The vote lifts the Palestinian Authority from an observer entity to a "non-member observer state" on a par with the Vatican.

Palestine has no vote on the General Assembly but is able to join UN agencies and potentially the International Criminal Court, where it could ask for an investigation of Israeli actions.

The Palestinian leadership says it wants to use the vote as a launchpad for renewed direct talks with Israel, which have been frozen for more than two years.

"Tomorrow we begin the real war," Abbas said at a celebration reception. "We have a long road and difficult road ahead of us. I don't want to spoil our victory tonight but the road ahead is still difficult."

US, Israeli warnings

The US and Israel immediately condemned the vote, which US Secretary of State Hillary Clinton called "unfortunate and counterproductive".

US Ambassador Susan Rice sternly told the General Assembly that the resolution would be "an obstacle to peace" because it would not lead to a return to direct talks between the Israelis and Palestinians.

"(Friday's) grand pronouncements will soon fade. And the Palestinian people will wake up tomorrow and find that little about their lives has changed, save that the prospects of a durable peace have only receded," she said.

The United States blocked a Palestinian application for full UN membership - made by Abbas in September 2011 - at the UN Security Council.

Israeli UN Ambassador Ron Prosor said recognizing Palestine "will place further obstacles and preconditions to negotiations and peace" and could even lead to increased violence.

Abbas did not make any reference to the possibility of joining the International Criminal Court - a major worry for Israel, which fears a possible investigation.

But the Palestinian leader said: "We will act responsibly and positively in our next steps, and we will work to strengthen cooperation with the countries and peoples of the world for the sake of a just peace."

The vote could give a boost to Abbas, who faces a mounting challenge from Hamas after the Israeli offensive on Gaza, diplomats said.

Hamas welcomed the vote, calling it a victory. "This is a new victory on the road to the liberation of Palestine and return and we congratulate ourselves," senior Hamas official Ahmed Yussef said.

But Britain and Germany, which abstained, believe the Palestinians should have waited until after US President Barack Obama installed his new administration and Israel held elections before making its UN bid.

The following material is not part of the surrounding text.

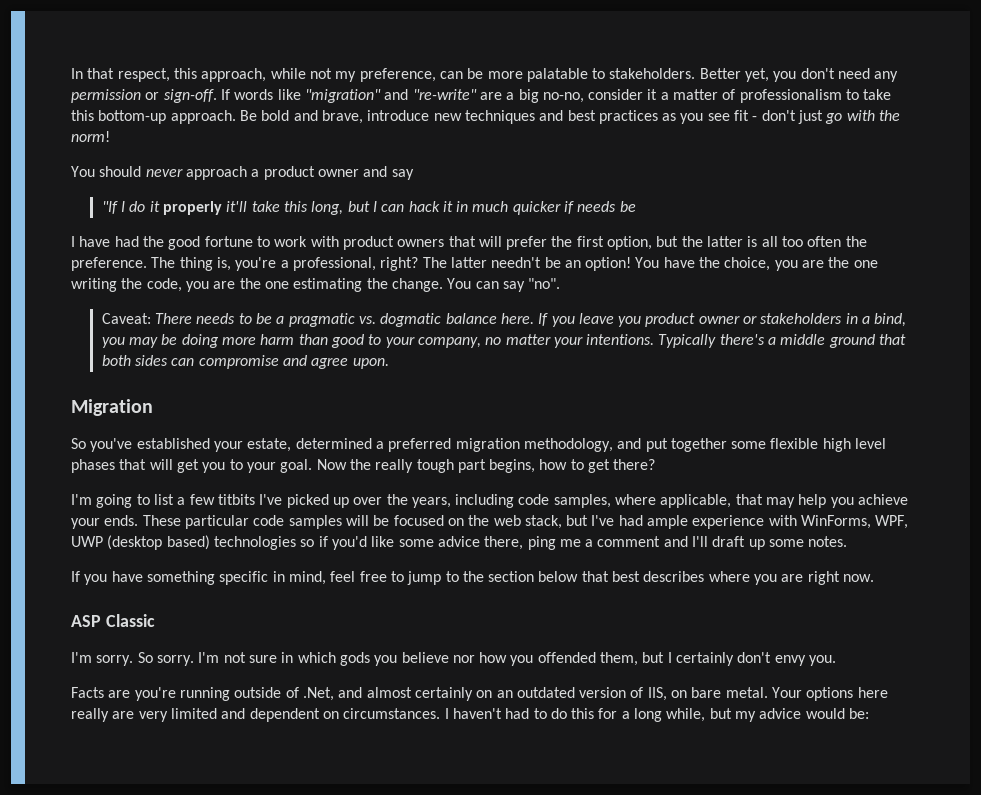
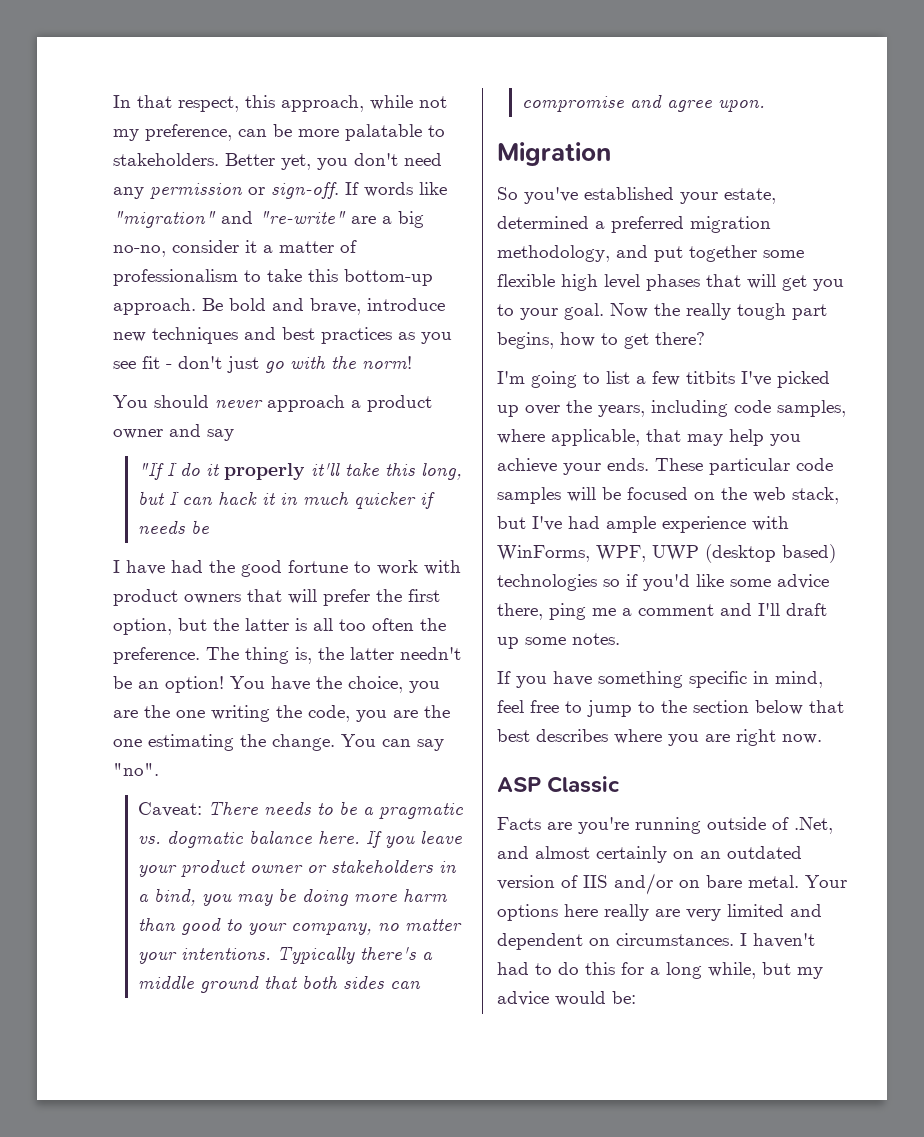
[235,257,447,271] you're a professional, right? The -> [318,647,344,660] the
[618,316,642,327] you -> [138,864,178,877] your
[71,652,837,666] // I'm sorry. So sorry. I'm not sure in which gods you believe nor how you offended them, but I certainly don't envy you. -> (621, 784) none
[647,687,667,701] IIS, -> [583,873,673,895] IIS and/or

France voted in favor of the resolution. "The Palestinian step comes at a difficult moment and there could be heavy repercussions," said French Ambassador Gerard Araud.

France called on both sides to respond through the resumption of talks "and not through reprisals which will only play the game of the extremists," he added.

The Palestinians still face an uncertain future on the diplomatic stage. Despite their greater access to the UN system, there are divided opinions over whether they will be able to automatically join the ICC.

Palestinian envoys have said Abbas will not rush to join the court but could use it as leverage if Israel does not change its policies on settlements and other matters.

The Palestinian Authority and UN agencies that accept Palestinian participation could also lose hundreds of millions of dollars in financing because of the vote.

Washington has warned Abbas he risks losing around $200 million in aid, which is blocked in the US Congress.